ScottF · July 29, 2019, 7:41pm

Hi @zizoo -

The good news is that the Big Data functionality in KNIME is free for everyone regardless of whether you are in the corporate world, in academia, or just an individual user! All that is required is to download appropriate extensions for what you’re trying to do (Spark, file handling, local big data, etc). The KNIME Hub is super helpful for identifying the extensions you need.

As far as when Big Data algorithms will give better performance… that depends on the data and the use case. Usually when folks refer to big data, they are referring to datasets on the order of millions of rows at least - sometimes much larger.

KNIME’s Create Local Big Data Environment node gives you the ability to set up a local cluster on your laptop very easily. Using it, you can try all sorts of database & Spark processing on a toy dataset. Then, when it comes time to try things out on your actual data, you just replace the LBDE node with separate nodes that point to, for example, an Amazon instance where your big data lives.

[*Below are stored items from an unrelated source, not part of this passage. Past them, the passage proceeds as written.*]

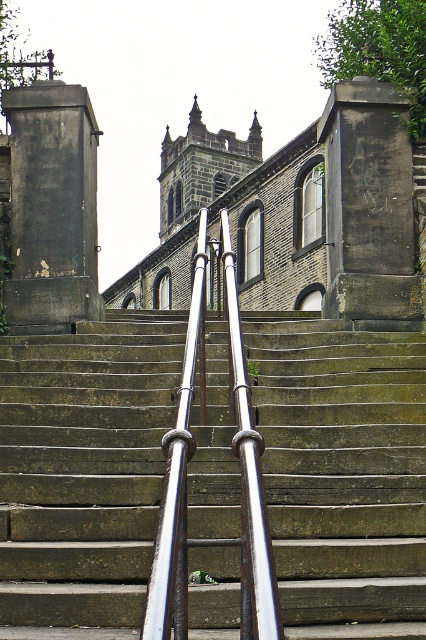
Question: Does rusty metal stairs at center have a larger size compared to silver metallic handrail at center?

Choices:
 (A) no
 (B) yes

Answer: (B)

Question: In this image, where is rusty metal stairs at center located relative to silver metallic handrail at center?

Choices:
 (A) below
 (B) above

Answer: (A)

Question: Can you confirm if rusty metal stairs at center is positioned to the left of silver metallic handrail at center?

Choices:
 (A) no
 (B) yes

Answer: (A)

Question: Which point is closer to the camera?

Choices:
 (A) silver metallic handrail at center
 (B) rusty metal stairs at center

Answer: (A)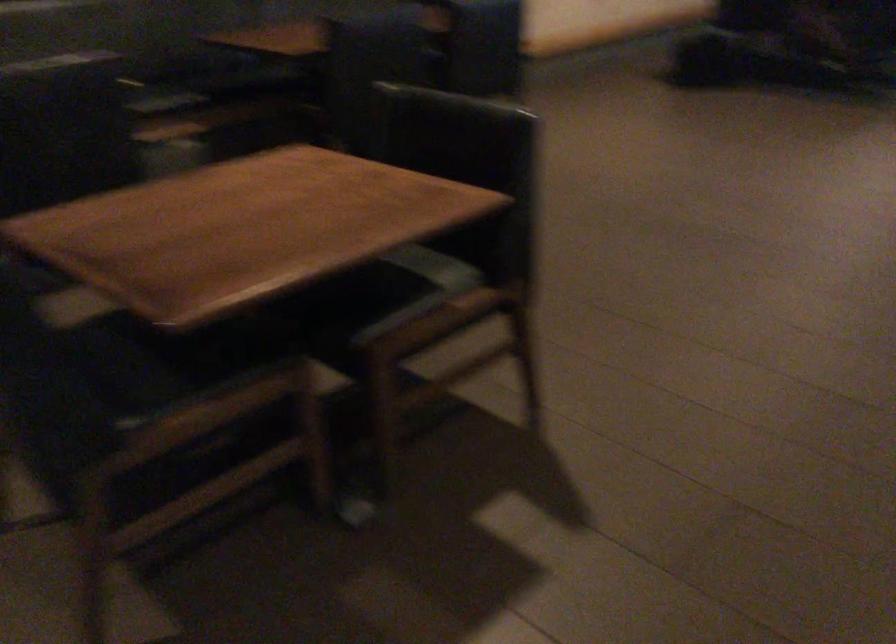
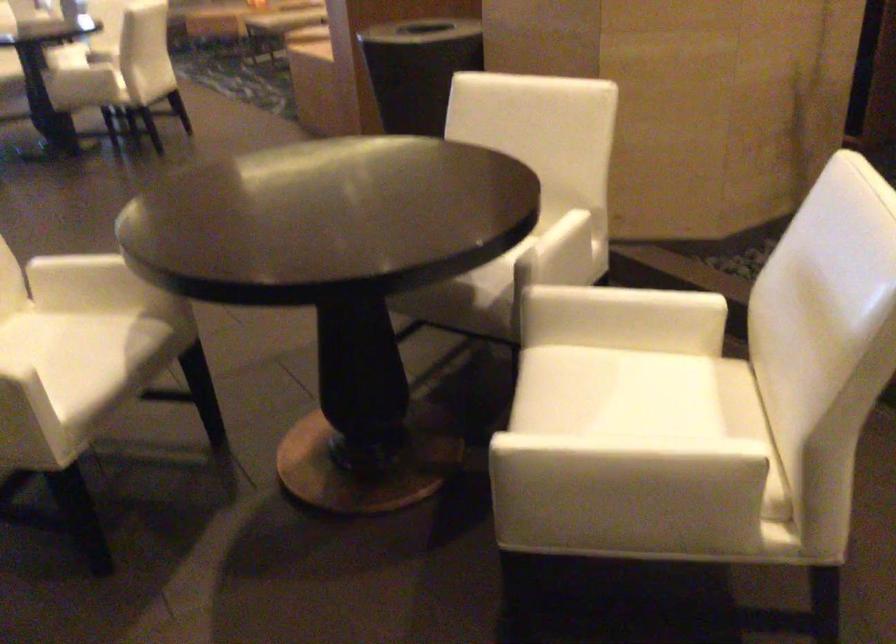
Question: The camera is either moving clockwise (left) or counter-clockwise (right) around the object. The first image is from the beginning of the video and the second image is from the end. Is the camera moving left or right when shooting the video?

Choices:
 (A) Left
 (B) Right

Answer: (A)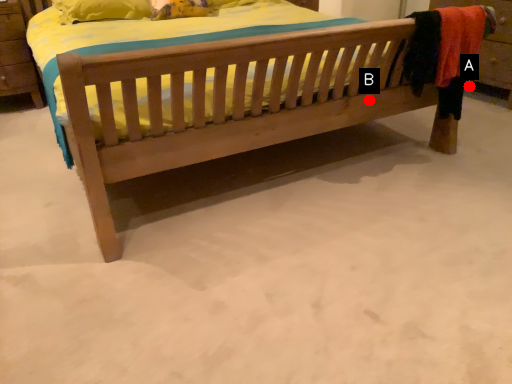
Question: Two points are circled on the image, labeled by A and B beside each circle. Which point is farther to the camera?

Choices:
 (A) A is further
 (B) B is further

Answer: (A)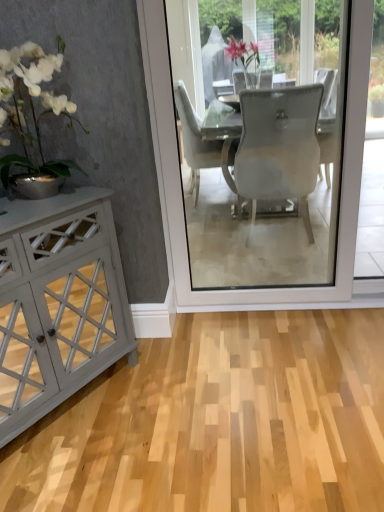
Question: Considering the relative positions of transparent glass screen door at center and matte gray cabinet at left in the image provided, is transparent glass screen door at center to the right of matte gray cabinet at left from the viewer's perspective?

Choices:
 (A) yes
 (B) no

Answer: (A)

Question: From the image's perspective, does transparent glass screen door at center appear higher than matte gray cabinet at left?

Choices:
 (A) no
 (B) yes

Answer: (B)

Question: Does transparent glass screen door at center have a larger size compared to matte gray cabinet at left?

Choices:
 (A) no
 (B) yes

Answer: (B)

Question: Does transparent glass screen door at center appear on the left side of matte gray cabinet at left?

Choices:
 (A) no
 (B) yes

Answer: (A)

Question: Is transparent glass screen door at center surrounding matte gray cabinet at left?

Choices:
 (A) yes
 (B) no

Answer: (B)

Question: Is transparent glass screen door at center with matte gray cabinet at left?

Choices:
 (A) no
 (B) yes

Answer: (A)

Question: Is white glossy vase at left to the left of transparent glass screen door at center from the viewer's perspective?

Choices:
 (A) yes
 (B) no

Answer: (A)

Question: Would you consider white glossy vase at left to be distant from transparent glass screen door at center?

Choices:
 (A) no
 (B) yes

Answer: (A)

Question: Considering the relative positions of white glossy vase at left and transparent glass screen door at center in the image provided, is white glossy vase at left behind transparent glass screen door at center?

Choices:
 (A) no
 (B) yes

Answer: (A)

Question: Is white glossy vase at left turned away from transparent glass screen door at center?

Choices:
 (A) no
 (B) yes

Answer: (A)

Question: Is white glossy vase at left bigger than transparent glass screen door at center?

Choices:
 (A) no
 (B) yes

Answer: (A)

Question: Is white glossy vase at left in contact with transparent glass screen door at center?

Choices:
 (A) yes
 (B) no

Answer: (B)

Question: Does matte gray cabinet at left come behind transparent glass screen door at center?

Choices:
 (A) yes
 (B) no

Answer: (B)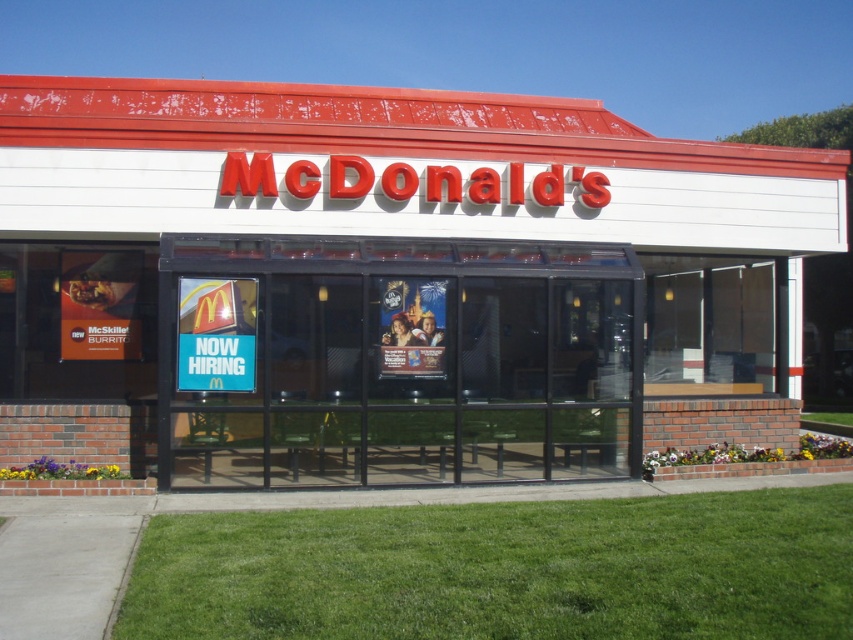
Between white brick mcdonald's at center and transparent glass bench at center, which one appears on the left side from the viewer's perspective?

Positioned to the left is transparent glass bench at center.

Can you confirm if white brick mcdonald's at center is bigger than transparent glass bench at center?

Yes.

I want to click on white brick mcdonald's at center, so click(x=387, y=282).

Locate an element on the screen. The height and width of the screenshot is (640, 853). white brick mcdonald's at center is located at coordinates (387, 282).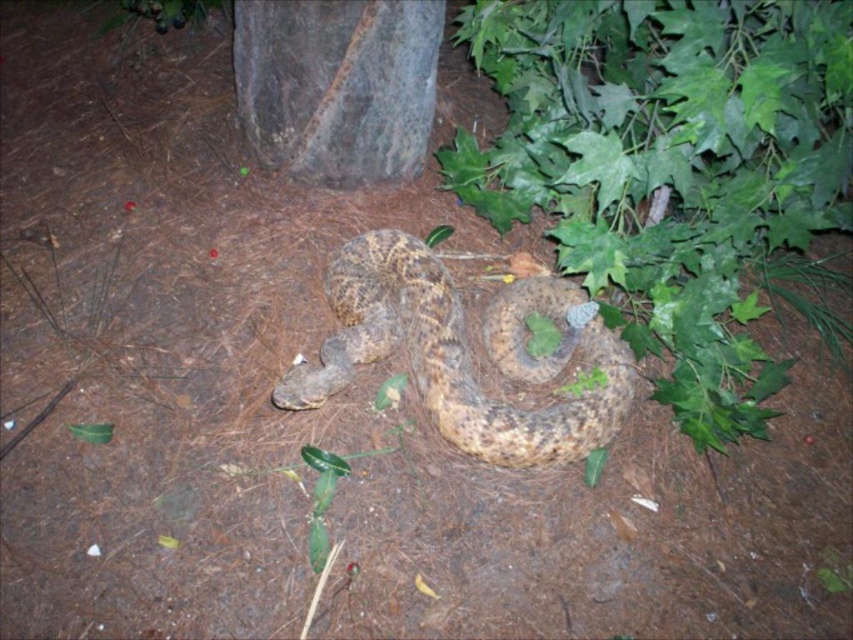
Question: Does camouflage-patterned snake at center have a lesser width compared to rusty metal tree trunk at center?

Choices:
 (A) no
 (B) yes

Answer: (A)

Question: Estimate the real-world distances between objects in this image. Which object is farther from the rusty metal tree trunk at center?

Choices:
 (A) green leafy plant at center
 (B) camouflage-patterned snake at center

Answer: (A)

Question: Where is green leafy plant at center located in relation to rusty metal tree trunk at center in the image?

Choices:
 (A) below
 (B) above

Answer: (A)

Question: Based on their relative distances, which object is farther from the green leafy plant at center?

Choices:
 (A) rusty metal tree trunk at center
 (B) camouflage-patterned snake at center

Answer: (A)

Question: Based on their relative distances, which object is nearer to the green leafy plant at center?

Choices:
 (A) camouflage-patterned snake at center
 (B) rusty metal tree trunk at center

Answer: (A)

Question: Can you confirm if green leafy plant at center is positioned above camouflage-patterned snake at center?

Choices:
 (A) yes
 (B) no

Answer: (A)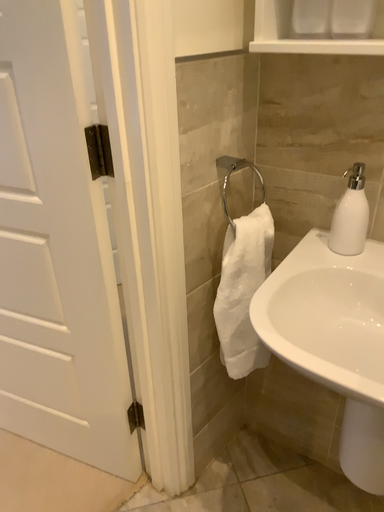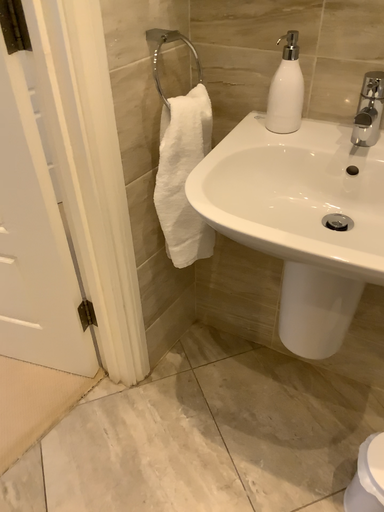
Question: Which way did the camera rotate in the video?

Choices:
 (A) rotated upward
 (B) rotated downward

Answer: (B)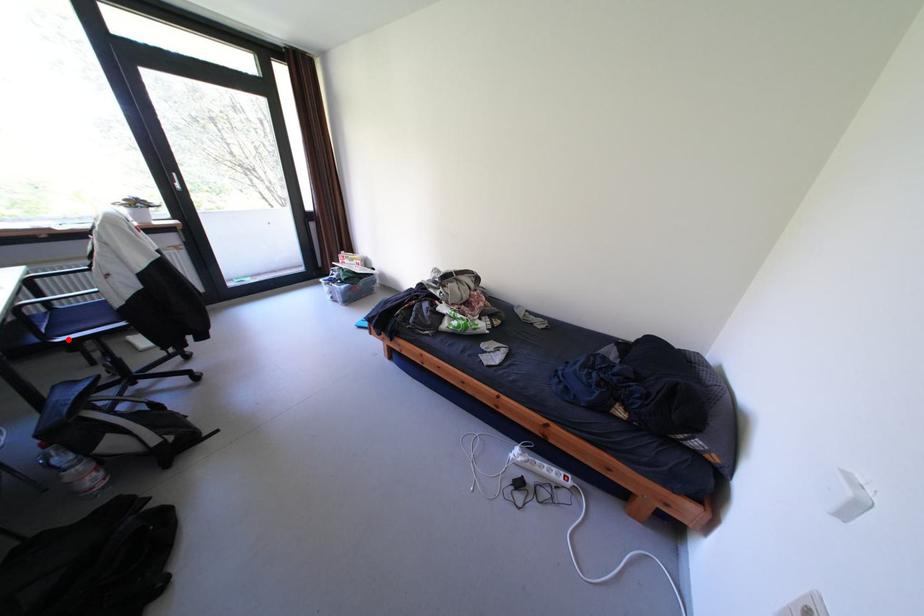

If you have more details about what you’re trying to do, I’m sure folks would be happy to share ideas about how to approach analyzing your dataset.

beginner · July 30, 2019, 4:53am

KNIME works fine for millions of rows assuming you don’t have thousands of columns or these aren0t images or other “high content data”. big data is for large orgs like Google or MS and most people don’t really need it.
Also you will need to have a cluster setup to connect to. If you run a local environment, it’s useless as you don’t get more resources.

system · January 28, 2020, 4:53pm

This topic was automatically closed 182 days after the last reply. New replies are no longer allowed.